Seems the engine would be monitoring ALL the objects, even if they where invisible for things like animation potential, mesh vertex update potential and other large loops. Completely redundant of course and hogged my CPU cycles. By changing them to use shortlists, I would only do a loop that consisted of the objects of interest, and the bottleneck completely disappeared.
At first I also thought the huge amount of time spent in NVD3DUM.DLL was something I could optimize but I think a good engine spends most of it's time in here as that is where the CPU is constantly giving things to the GPU to process, which means more frames and faster games. My current guideline is to ensure that the engine always spends more time in this module than it does in the remaining modules, thus ensuring a fast throughput of polygons to the card and zero CPU stalling.
I still have an outstanding issue which is causing a DirectX Error crash due to skipping the texture sort each frame (a MASSIVE hog) but once I track down the specific object(s) responsible I can fix it properly and massage the texture sort system so I am not breaking something elsewhere.
As you can see, by ensuring the texture sort only happened when the overall number of objects in the engine changes (i.e. something got added or removed) I went from 143 to 208 by adding two extra lines of code and a new variable!
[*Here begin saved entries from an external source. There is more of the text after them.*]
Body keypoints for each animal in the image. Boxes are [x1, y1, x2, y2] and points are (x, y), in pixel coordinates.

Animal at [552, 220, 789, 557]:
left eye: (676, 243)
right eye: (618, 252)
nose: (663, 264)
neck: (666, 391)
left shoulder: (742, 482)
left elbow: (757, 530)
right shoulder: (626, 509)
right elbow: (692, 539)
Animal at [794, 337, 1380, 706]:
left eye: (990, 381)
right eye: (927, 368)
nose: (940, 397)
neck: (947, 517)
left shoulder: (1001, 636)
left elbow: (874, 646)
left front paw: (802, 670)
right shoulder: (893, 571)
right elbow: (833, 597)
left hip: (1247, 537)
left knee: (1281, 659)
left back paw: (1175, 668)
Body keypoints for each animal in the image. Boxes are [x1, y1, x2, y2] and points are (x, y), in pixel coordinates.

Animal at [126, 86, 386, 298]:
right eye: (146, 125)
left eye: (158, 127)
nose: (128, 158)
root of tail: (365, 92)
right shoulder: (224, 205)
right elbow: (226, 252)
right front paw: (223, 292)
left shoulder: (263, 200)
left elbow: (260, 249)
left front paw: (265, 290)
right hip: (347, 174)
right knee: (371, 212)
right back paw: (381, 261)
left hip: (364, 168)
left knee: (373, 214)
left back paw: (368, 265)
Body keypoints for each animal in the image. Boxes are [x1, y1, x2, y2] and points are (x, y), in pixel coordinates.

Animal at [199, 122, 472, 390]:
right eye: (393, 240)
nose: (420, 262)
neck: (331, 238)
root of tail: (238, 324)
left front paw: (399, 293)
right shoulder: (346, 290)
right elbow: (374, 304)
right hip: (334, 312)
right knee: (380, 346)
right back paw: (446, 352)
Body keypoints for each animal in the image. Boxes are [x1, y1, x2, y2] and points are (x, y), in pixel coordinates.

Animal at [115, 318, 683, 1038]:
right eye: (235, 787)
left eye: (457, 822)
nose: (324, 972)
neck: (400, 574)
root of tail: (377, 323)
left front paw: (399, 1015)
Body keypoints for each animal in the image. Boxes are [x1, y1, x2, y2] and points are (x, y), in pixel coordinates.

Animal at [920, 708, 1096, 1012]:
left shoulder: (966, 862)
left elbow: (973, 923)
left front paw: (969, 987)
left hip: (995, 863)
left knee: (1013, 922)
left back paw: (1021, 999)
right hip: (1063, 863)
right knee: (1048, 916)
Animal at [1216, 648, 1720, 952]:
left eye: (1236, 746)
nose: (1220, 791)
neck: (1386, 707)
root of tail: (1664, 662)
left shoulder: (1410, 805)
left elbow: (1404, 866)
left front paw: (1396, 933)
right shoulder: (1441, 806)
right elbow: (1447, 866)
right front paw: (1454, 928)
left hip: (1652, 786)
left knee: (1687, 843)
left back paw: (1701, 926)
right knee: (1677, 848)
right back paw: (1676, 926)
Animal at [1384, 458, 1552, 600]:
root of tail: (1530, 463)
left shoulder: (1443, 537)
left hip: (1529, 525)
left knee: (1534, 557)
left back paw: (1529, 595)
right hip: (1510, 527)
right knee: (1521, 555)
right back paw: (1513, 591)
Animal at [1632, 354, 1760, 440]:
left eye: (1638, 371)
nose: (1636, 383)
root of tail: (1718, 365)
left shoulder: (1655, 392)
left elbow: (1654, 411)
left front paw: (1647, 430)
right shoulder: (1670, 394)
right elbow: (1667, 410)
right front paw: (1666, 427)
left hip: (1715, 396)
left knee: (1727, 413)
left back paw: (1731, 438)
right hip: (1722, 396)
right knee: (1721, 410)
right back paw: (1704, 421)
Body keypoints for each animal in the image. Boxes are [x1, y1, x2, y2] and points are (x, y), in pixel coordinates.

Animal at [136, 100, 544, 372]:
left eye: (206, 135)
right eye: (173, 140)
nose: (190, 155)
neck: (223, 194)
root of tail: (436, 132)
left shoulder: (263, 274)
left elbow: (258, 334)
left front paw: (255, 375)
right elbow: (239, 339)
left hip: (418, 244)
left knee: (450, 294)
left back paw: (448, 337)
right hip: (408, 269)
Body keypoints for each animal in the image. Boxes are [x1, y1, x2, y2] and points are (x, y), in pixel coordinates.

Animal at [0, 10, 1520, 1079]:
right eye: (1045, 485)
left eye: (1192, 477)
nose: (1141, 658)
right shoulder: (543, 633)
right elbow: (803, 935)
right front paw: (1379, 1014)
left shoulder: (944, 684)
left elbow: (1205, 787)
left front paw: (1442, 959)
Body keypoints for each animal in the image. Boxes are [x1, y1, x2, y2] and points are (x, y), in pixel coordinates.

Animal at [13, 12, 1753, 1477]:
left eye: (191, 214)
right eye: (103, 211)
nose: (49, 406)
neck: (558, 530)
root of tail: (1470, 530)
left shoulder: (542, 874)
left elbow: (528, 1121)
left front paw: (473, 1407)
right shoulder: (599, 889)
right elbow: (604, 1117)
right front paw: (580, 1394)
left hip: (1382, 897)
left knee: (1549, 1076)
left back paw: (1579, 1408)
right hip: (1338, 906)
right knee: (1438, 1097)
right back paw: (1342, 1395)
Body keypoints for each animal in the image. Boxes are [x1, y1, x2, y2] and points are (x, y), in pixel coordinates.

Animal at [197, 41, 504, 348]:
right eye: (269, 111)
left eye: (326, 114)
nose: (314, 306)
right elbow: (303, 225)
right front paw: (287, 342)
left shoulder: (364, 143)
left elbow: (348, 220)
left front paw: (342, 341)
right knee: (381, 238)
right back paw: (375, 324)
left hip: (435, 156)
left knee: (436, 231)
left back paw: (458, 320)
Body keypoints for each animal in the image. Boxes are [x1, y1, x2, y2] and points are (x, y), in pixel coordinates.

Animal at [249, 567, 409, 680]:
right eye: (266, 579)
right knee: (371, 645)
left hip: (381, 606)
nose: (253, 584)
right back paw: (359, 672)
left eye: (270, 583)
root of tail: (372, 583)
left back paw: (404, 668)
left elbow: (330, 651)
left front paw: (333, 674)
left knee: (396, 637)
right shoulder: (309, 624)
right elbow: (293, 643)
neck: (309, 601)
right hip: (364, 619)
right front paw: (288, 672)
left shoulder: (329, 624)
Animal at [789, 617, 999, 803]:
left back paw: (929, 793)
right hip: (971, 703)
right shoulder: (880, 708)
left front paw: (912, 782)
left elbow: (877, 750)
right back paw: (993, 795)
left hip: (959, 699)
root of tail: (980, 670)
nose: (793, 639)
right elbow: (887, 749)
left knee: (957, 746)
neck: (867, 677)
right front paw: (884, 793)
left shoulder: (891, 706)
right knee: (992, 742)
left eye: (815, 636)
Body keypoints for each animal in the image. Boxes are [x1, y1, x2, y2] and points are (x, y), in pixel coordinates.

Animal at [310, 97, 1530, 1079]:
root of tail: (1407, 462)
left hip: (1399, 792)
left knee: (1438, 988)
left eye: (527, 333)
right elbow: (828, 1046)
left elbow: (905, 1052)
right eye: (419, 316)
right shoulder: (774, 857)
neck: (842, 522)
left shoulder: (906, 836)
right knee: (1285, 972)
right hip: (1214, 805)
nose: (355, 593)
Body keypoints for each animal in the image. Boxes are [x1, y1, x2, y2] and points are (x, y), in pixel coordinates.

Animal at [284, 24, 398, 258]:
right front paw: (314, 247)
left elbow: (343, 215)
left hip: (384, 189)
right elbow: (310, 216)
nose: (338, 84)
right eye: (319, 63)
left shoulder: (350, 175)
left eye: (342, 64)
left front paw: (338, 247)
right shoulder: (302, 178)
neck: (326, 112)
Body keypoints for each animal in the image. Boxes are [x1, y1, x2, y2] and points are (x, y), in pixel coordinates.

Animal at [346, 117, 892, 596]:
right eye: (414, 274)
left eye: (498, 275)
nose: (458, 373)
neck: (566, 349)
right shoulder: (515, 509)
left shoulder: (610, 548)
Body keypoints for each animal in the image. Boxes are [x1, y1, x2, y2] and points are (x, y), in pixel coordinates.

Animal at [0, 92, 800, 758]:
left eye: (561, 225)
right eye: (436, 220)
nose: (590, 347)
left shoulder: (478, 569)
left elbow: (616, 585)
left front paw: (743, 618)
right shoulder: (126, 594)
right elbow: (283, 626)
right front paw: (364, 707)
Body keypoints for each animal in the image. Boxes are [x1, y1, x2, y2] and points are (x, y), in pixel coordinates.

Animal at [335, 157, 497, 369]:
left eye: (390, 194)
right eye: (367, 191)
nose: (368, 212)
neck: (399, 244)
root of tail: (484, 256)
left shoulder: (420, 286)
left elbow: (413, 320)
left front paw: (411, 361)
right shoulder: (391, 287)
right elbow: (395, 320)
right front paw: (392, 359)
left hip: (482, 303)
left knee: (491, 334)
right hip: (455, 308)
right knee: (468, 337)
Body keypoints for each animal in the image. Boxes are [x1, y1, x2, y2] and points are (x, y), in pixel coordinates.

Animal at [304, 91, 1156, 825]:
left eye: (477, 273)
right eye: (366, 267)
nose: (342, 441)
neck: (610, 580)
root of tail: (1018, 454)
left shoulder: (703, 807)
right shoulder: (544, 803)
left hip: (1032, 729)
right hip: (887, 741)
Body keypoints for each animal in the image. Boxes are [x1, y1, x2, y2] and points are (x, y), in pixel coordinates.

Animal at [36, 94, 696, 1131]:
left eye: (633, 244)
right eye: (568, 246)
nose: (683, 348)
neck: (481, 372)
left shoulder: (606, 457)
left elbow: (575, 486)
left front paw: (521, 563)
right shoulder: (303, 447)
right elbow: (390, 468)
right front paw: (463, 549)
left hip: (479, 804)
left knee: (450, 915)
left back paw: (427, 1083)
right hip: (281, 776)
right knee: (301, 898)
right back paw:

After I've solved the texture sort crash bug, I need to spend some time playing the game and using the editor and features of the engine to ensure I have not broken anything major. Best to fix those now when I know what code I changed than a week from now when I won't have a clue.
I won't tease you with my current frame rate gains as they are very subjective but I am happy to report that for every bottleneck I find, and eliminate, the bottom line FPS jumps up. There is still the unavoidable issue that the engine drops back down to the 40 range when I try to draw a thousand shaded objects, but that is something I plan to tackle separately as it relates back to visuals and how the rendering order and quantity is handled.
Pretty happy with the performance work so far, and my hope is to bring you some solid news of the gains before the week is out. Until then, watch this space and keep your fingers crossed.